REQUIREMENT => Select, from the data, each line where "Wollitz" occurs.

[Data entries]

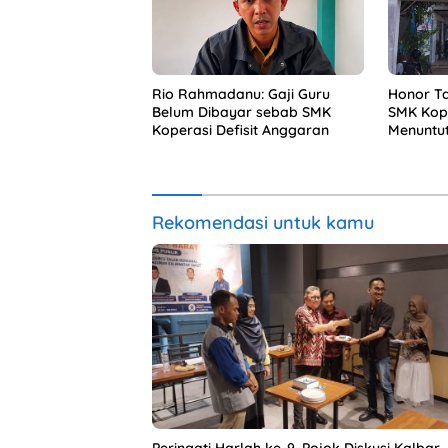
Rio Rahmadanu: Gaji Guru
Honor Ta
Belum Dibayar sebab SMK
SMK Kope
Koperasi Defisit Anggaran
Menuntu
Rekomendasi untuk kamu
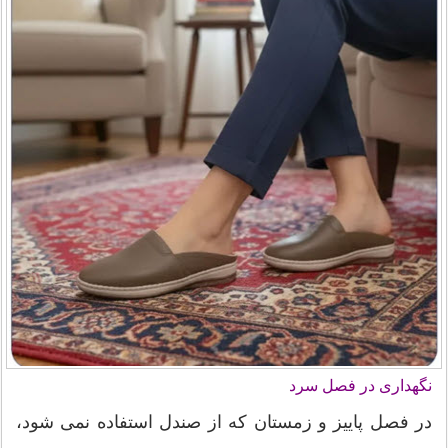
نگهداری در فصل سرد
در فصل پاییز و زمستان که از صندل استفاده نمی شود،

...

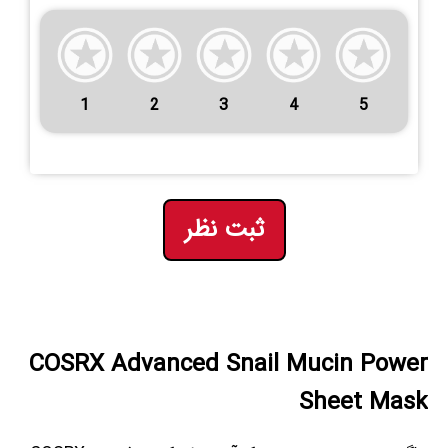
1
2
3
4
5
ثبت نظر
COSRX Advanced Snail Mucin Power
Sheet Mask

--

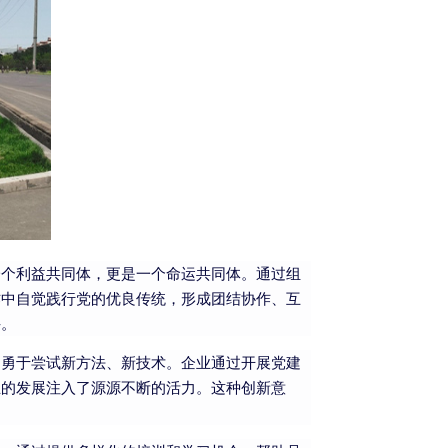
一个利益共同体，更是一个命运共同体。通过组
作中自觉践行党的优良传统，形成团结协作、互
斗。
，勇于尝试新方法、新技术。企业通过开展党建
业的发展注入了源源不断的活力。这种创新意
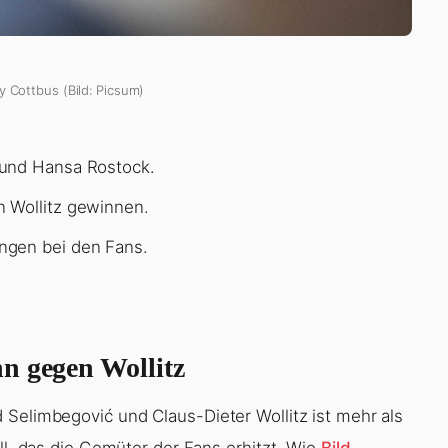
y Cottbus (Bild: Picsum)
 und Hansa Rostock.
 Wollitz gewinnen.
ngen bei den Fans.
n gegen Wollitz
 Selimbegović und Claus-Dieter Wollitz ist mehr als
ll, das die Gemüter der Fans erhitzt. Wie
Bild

RESPONSE =>
 Wollitz gewinnen.
n gegen Wollitz
 Selimbegović und Claus-Dieter Wollitz ist mehr als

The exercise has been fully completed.